As trapalhadas do primeiro escalão e do próprio Bolsonaro no mês de janeiro constituem sintomas de problemas bem mais profundos que precisam, quanto antes, ser diagnosticados.
Imagem de Clker-Free-Vector-Images por Pixabay
* 17/01/20 - Sintoma - Depois de gravar um vídeo pretensamente promocional ao lançamento de um grande Prêmio Nacional de Cultura, o Secretário Nacional da Cultura, Roberto Alvim, é demitido por Bolsonaro. No vídeo, com estudado cuidado, procurou-se reproduzir ambientação e texto de um discurso de Joseph Goebbels, ministro nazista da propaganda de Hitler. Alvim chegou a plagiar, descaradamente, as palavras de Goebbels. O Presidente, a princípio, minimizou o caso, somente tomando uma medida enérgica quando pressionado pela
comunidade judaica.
Diagnóstico - O autoritarismo está arraigado entre membros do alto escalão do governo, a começar, como é evidente, pelo próprio Bolsonaro.

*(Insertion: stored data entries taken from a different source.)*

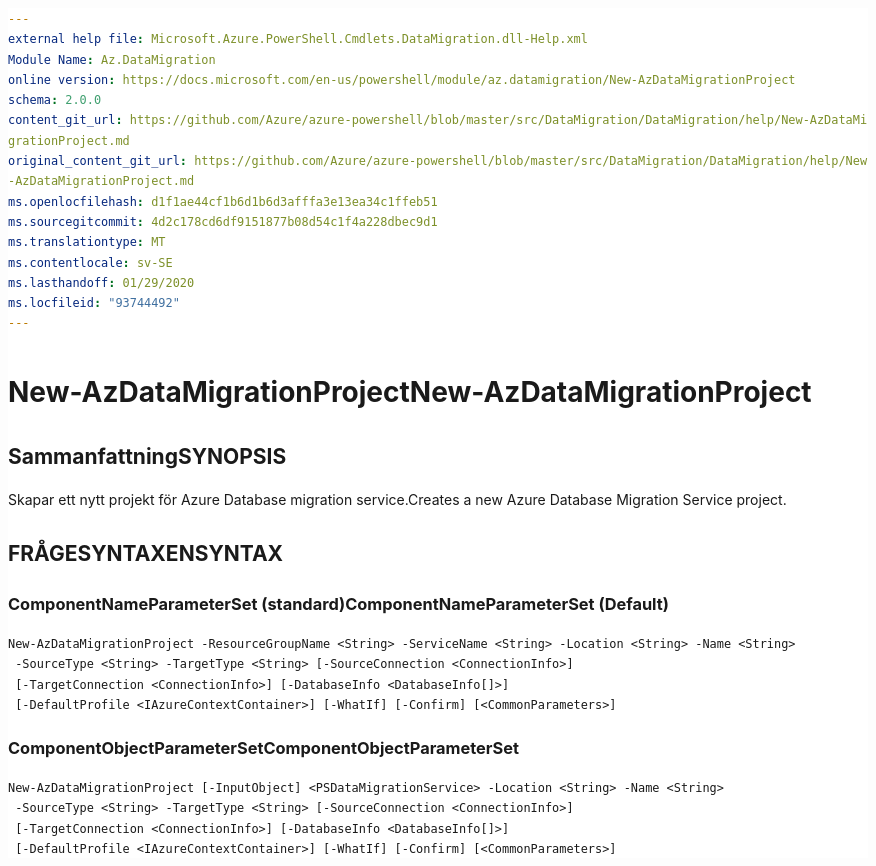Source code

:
 ```yaml
---
external help file: Microsoft.Azure.PowerShell.Cmdlets.DataMigration.dll-Help.xml
Module Name: Az.DataMigration
online version: https://docs.microsoft.com/en-us/powershell/module/az.datamigration/New-AzDataMigrationProject
schema: 2.0.0
content_git_url: https://github.com/Azure/azure-powershell/blob/master/src/DataMigration/DataMigration/help/New-AzDataMigrationProject.md
original_content_git_url: https://github.com/Azure/azure-powershell/blob/master/src/DataMigration/DataMigration/help/New-AzDataMigrationProject.md
ms.openlocfilehash: d1f1ae44cf1b6d1b6d3afffa3e13ea34c1ffeb51
ms.sourcegitcommit: 4d2c178cd6df9151877b08d54c1f4a228dbec9d1
ms.translationtype: MT
ms.contentlocale: sv-SE
ms.lasthandoff: 01/29/2020
ms.locfileid: "93744492"
---
```

# <span data-ttu-id="64951-101">New-AzDataMigrationProject</span><span class="sxs-lookup"><span data-stu-id="64951-101">New-AzDataMigrationProject</span></span>

## <span data-ttu-id="64951-102">Sammanfattning</span><span class="sxs-lookup"><span data-stu-id="64951-102">SYNOPSIS</span></span>
<span data-ttu-id="64951-103">Skapar ett nytt projekt för Azure Database migration service.</span><span class="sxs-lookup"><span data-stu-id="64951-103">Creates a new Azure Database Migration Service project.</span></span>

## <span data-ttu-id="64951-104">FRÅGESYNTAXEN</span><span class="sxs-lookup"><span data-stu-id="64951-104">SYNTAX</span></span>

### <span data-ttu-id="64951-105">ComponentNameParameterSet (standard)</span><span class="sxs-lookup"><span data-stu-id="64951-105">ComponentNameParameterSet (Default)</span></span>
```
New-AzDataMigrationProject -ResourceGroupName <String> -ServiceName <String> -Location <String> -Name <String>
 -SourceType <String> -TargetType <String> [-SourceConnection <ConnectionInfo>]
 [-TargetConnection <ConnectionInfo>] [-DatabaseInfo <DatabaseInfo[]>]
 [-DefaultProfile <IAzureContextContainer>] [-WhatIf] [-Confirm] [<CommonParameters>]
```

### <span data-ttu-id="64951-106">ComponentObjectParameterSet</span><span class="sxs-lookup"><span data-stu-id="64951-106">ComponentObjectParameterSet</span></span>
```
New-AzDataMigrationProject [-InputObject] <PSDataMigrationService> -Location <String> -Name <String>
 -SourceType <String> -TargetType <String> [-SourceConnection <ConnectionInfo>]
 [-TargetConnection <ConnectionInfo>] [-DatabaseInfo <DatabaseInfo[]>]
 [-DefaultProfile <IAzureContextContainer>] [-WhatIf] [-Confirm] [<CommonParameters>]
```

Um dia antes o Presidente havia elogiado Roberto Alvim em uma cerimônia pública, chamando-o de “melhor Secretário da Cultura em décadas”. Não é crível que Alvim levasse a público o vídeo - com clara conotação fascista - se não se sentisse respaldado pelo próprio Bolsonaro.
* 23/01/20 - Sintoma - O Presidente ameaça recriar o Ministério da Segurança, retirando-o da alçada de Moro. A medida, na prática, retira poderes do Superministro, subtraindo-lhe o controle da Polícia Federal. Pouco depois, Bolsonaro voltou atrás.
Diagnóstico - Aqui o problema é bem mais fundo, subterrâneo, envolve jogo de vaidades e luta por poder. Bolsonaro já identificou em Moro um perigo real às suas pretensões de reeleição. Moro percebeu nos primeiros dias de governo que pisava terreno arenoso e que todas promessas recebidas tinham um preço. Os dois estão empenhados em surda queda de braço desde o princípio do governo. É possível que Bolsonaro remova o problema da maneira mais simples: indicando Sérgio Moro para o Supremo Tribunal Federal, na vaga de Celso de Mello.
* 30/01/20 - Sintoma - José Vicente Santini, o segundo na hierarquia da Casa Civil, foi sumariamente demitido por Bolsonaro. Motivo: viagens milionárias no jatinho da FAB - a serviço - para Suíça e Índia. Pouco depois, Santini é nomeado para um cargo de assessor na Casa Civil, quase com o mesmo salário. E, logo em seguida, novamente exonerado pelo Presidente.
Diagnóstico - Confusão, destempero, precipitação. O erro cometido por Santini segue rigorosamente a cartilha do governo federal. Como Ministro interino da Casa Civil ele seguiu o procedimento de todos os demais Ministros, alguns com mais de cem voos só em 2019. O procedimento é ruim e oneroso aos cofres públicos, deixemos claro, mas não foi inaugurado por Santini. Ele simplesmente sentiu-se autorizado pelo comportamento normal do primeiro escalão. Aí manifesta-se o destempero do Presidente, que discursa sem saber de todos os fatos e age sem pensar. Santini exonerado, os filhos vêm pedir por ele ( afinal, é um parça ). Bolsonaro, como sempre ocorre quando os filhos estão envolvidos, cede precipitadamente e Santini é nomeado para outro cargo na Casa Civil. A coisa toda ganha contornos ridículos: exonera num dia, nomeia no outro. Afinal, houve ou não falta? Aconselhado pelos Generais mais antigos, quiçá uma reserva de algum bom senso, finalmente Bolsonaro parece entender quão injustificável era seu comportamento e não resta outra alternativa: Santini vai pra rua novamente. O que se percebe é um governo sem valores claros, que se perde em questões menores, que age sempre fora do tempo e vê-se forçado a rever seus atos e declarações. Enfim, bagunça, confusão.